HORTON CHAPEL WINS TOP AWARD

HORTON CHAPEL WINS TOP AWARD

Horton Chapel, Epsom has been named overall winner of the Surrey Heritage Awards 2022 organised by Surrey Historic Buildings Trust. Just a few years ago this was a derelict and vandalised building at risk of demolition, but thanks to a community-led heritage regeneration project it has been rescued and transformed into a local arts centre.

Built in 1901 to serve the patients of what was then called the London Asylum Hospital and Horton Mental Hospital, this little chapel was for a century part of Epsom’s sprawling ‘Hospital Cluster’, the largest complex of its kind in Europe. At its height, the cluster had five major psychiatric hospitals (each with its own chapel) and covered more than 1,000 acres, making it almost a town in its own right, with thousands of staff and patients and its own economic infrastructure including power generation and rail links. Now, The Horton is the sole survivor out of the original five chapels on-site, and in fact it’s one of just a few late-Victorian and Edwardian buildings still standing in the area, as so much of the Hospital Cluster has been redeveloped for housing in the last two decades.

Abandoned and left to decay after the closure of Horton Hospital, and subject to frequent bouts of vandalism, it’s no surprise that Horton Chapel ended up on Historic England’s ‘Heritage at Risk’ Register. The volunteers of the Horton Chapel Arts and Heritage Society changed all that. They saved the chapel from ruin and set about preserving its unique architecture and restoring the fabric of the building so that it could become a local arts centre and an important hub for the local community. And what an amazing job they have done!

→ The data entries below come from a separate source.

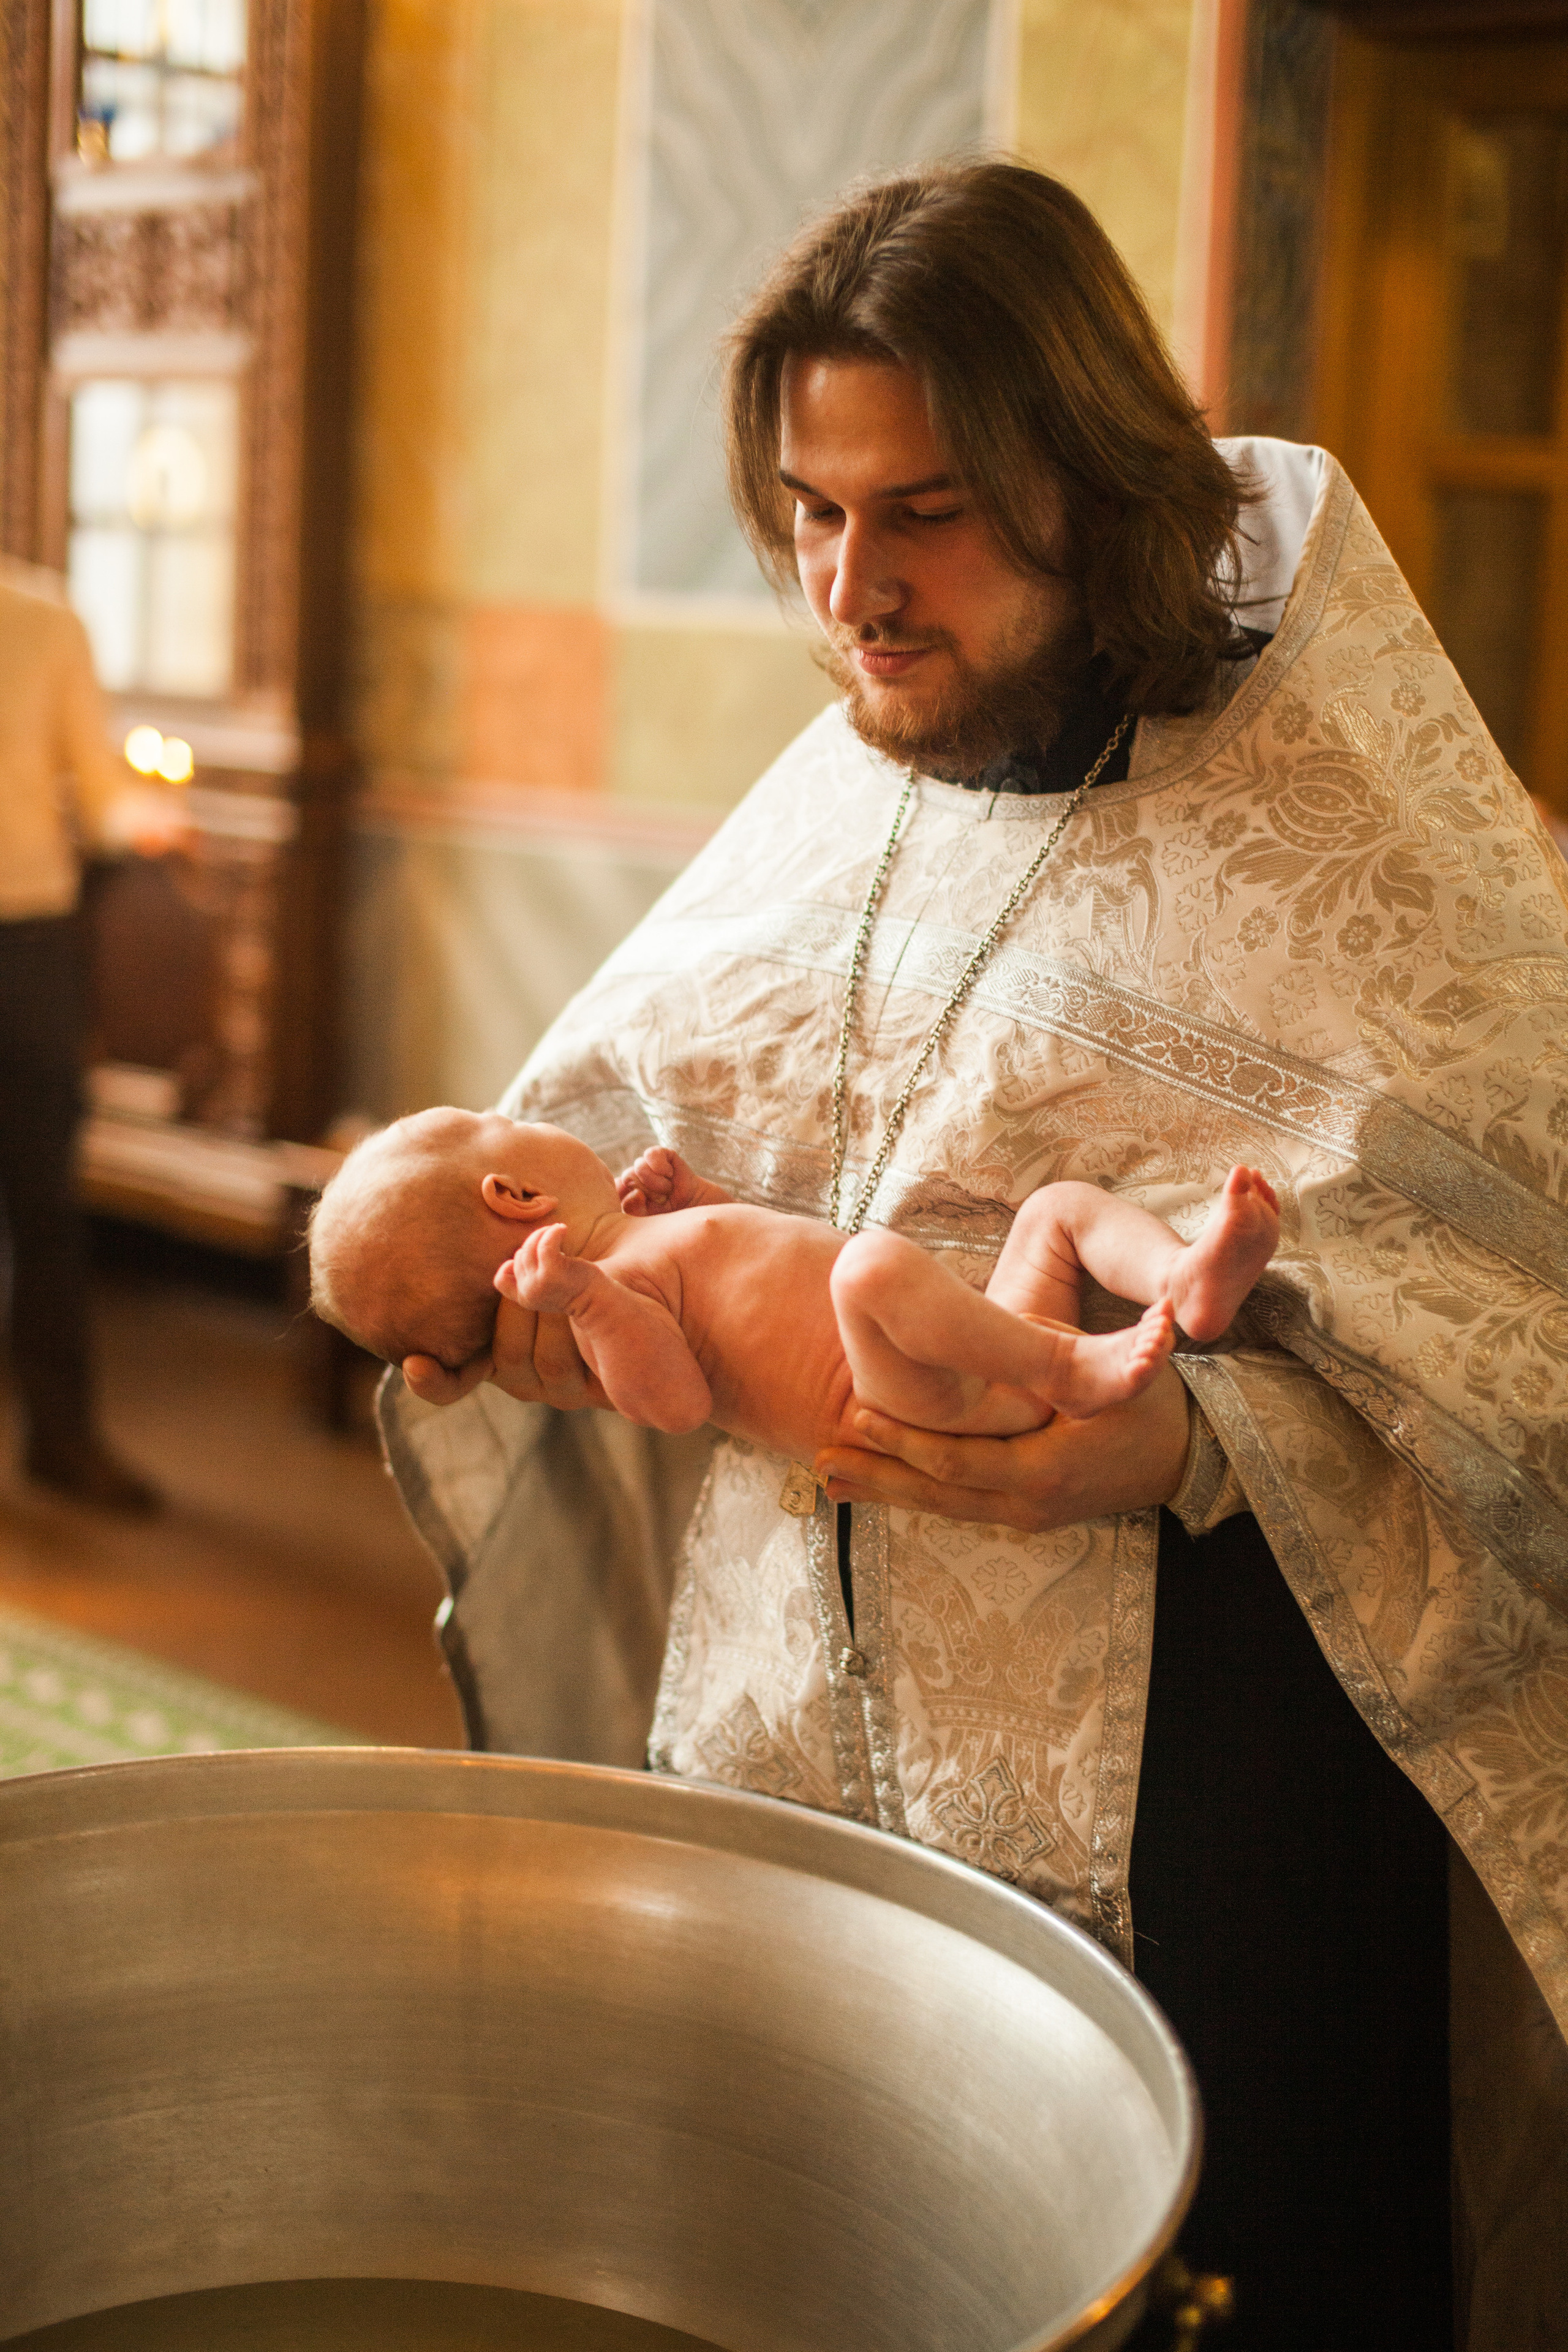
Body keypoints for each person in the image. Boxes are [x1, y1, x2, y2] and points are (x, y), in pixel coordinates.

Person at [379, 165, 1568, 2348]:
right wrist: (509, 1303)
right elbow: (582, 1148)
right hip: (789, 1764)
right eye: (810, 512)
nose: (852, 591)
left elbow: (1519, 1332)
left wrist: (1182, 1452)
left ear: (1081, 468)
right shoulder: (847, 780)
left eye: (920, 510)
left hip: (1213, 1819)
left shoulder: (1336, 831)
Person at [307, 1107, 1279, 1450]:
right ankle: (1070, 1370)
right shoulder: (604, 1303)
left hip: (966, 1349)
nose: (521, 1113)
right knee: (868, 1270)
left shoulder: (645, 1238)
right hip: (906, 1398)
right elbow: (679, 1405)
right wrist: (593, 1302)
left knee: (1057, 1211)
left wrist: (700, 1192)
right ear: (516, 1190)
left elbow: (766, 1248)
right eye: (497, 1115)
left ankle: (1180, 1277)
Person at [0, 562, 167, 1513]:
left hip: (31, 937)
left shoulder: (47, 622)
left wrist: (139, 821)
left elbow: (96, 784)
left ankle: (61, 1438)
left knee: (45, 1202)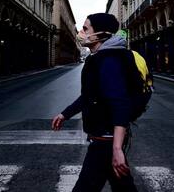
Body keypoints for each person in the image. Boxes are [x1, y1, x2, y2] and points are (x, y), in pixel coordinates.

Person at [52, 13, 138, 192]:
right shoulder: (99, 58)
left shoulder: (109, 61)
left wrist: (116, 148)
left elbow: (120, 103)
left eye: (85, 29)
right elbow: (90, 96)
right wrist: (65, 114)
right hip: (103, 140)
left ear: (99, 34)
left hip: (105, 142)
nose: (81, 33)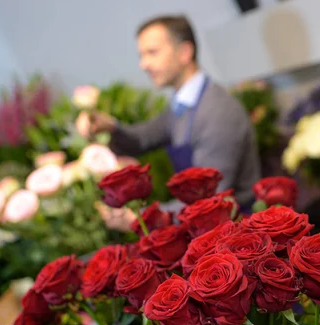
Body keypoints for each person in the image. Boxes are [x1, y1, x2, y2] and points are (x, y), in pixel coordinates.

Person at [88, 15, 261, 212]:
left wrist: (140, 217)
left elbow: (211, 200)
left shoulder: (218, 112)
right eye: (141, 55)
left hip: (236, 229)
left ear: (185, 52)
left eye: (152, 52)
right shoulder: (183, 104)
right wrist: (109, 126)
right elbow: (142, 139)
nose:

The Award for Best Craftsmanship in the Surrey Heritage Awards 2022 went to The Old Well Cottage, Peaslake. This is a distinctive timber-framed fourteenth-century hall house, with original wattle and daub panels. Repairs were carried out to the cottage using traditional materials and experienced local craftspeople. Where timber had decayed it was replaced with new oak to exactly the same dimensions. Some of the repairs were carried out using hazel cut from the cottage garden and local woodland. Our judging panel said that the project was carried out “using sound conservation techniques that will assure the building’s future”.

We were fortunate to have had such excellent conservation projects to choose from in this year’s Surrey Heritage Awards. The short list for the Awards also featured:

Colquhoun Chapel, Brookwood Cemetery, Woking, a mid-Victorian family mausoleum in Gothic Revival style. Built entirely in Bath stone; with a stone roof carried on arches, the chapel [pictured left] features intricately carved figures of knights in armour. Located in a remote corner of the cemetery it had become hidden in rhododendron bushes and trees, so the conservation programme required extensive scrub clearance as well as building repairs.

Naggs Stable, Loseley Park, Guildford, an outbuilding (part sixteenth-century and part eighteenth) on the Loseley Park Estate, previously used as a granary and storehouse. The building was in need of substantial repair and restoration, having been on the ‘Heritage at Risk’ Register, and has been sensitively restored and converted into offices. [Pictured right]

Mansion House Farm, Crowhurst, a fifteenth-century timber-framed hall house, a splendid example of the Surrey vernacular style, with oak beams and hanging tiles. Decay and weakening due to damp and infestations, necessitating a programme of specialist conservation and repairs including partial replacement of timbers and brickwork, and replacing some of the tiles with new handmade clay tiles.

St Mark’s Church, Upper Hale, Farnham, a late-Victorian church noted for its chancel wall murals painted between 1911 and 1914 by local artist Kitty Milroy, who studied at the Slade School of Fine Art. The murals had become seriously damaged after a century’s accumulation of dirt and the flaking of paint, resulting in a major project to clean, repair and restore the murals. Historic England recently announced Grade II listing for the church.

Almost a hundred people from across the county attended the Awards ceremony on 30 March 2022, at Brooklands Museum, Weybridge, which was hosted by our Patron, Lord-Lieutenant Michael More-Molyneux, who presented the awards. Among the attendees were the High Sheriff of Surrey; the mayors of no fewer than six Surrey boroughs; local historians; architects; conservationists; Friends of SHBT; and the project teams from each of the short-listed conservation projects.

The event was covered extensively by local media, including Surrey Life Magazine who published features about the Awards both before and after the event. A big thank-you to the SHBT team who made our Surrey Heritage Awards 2022 such a resounding success, especially our judging panel under the chairmanship of Dr Sean O’Neill, Director of the Institute of Historic Building Conservation.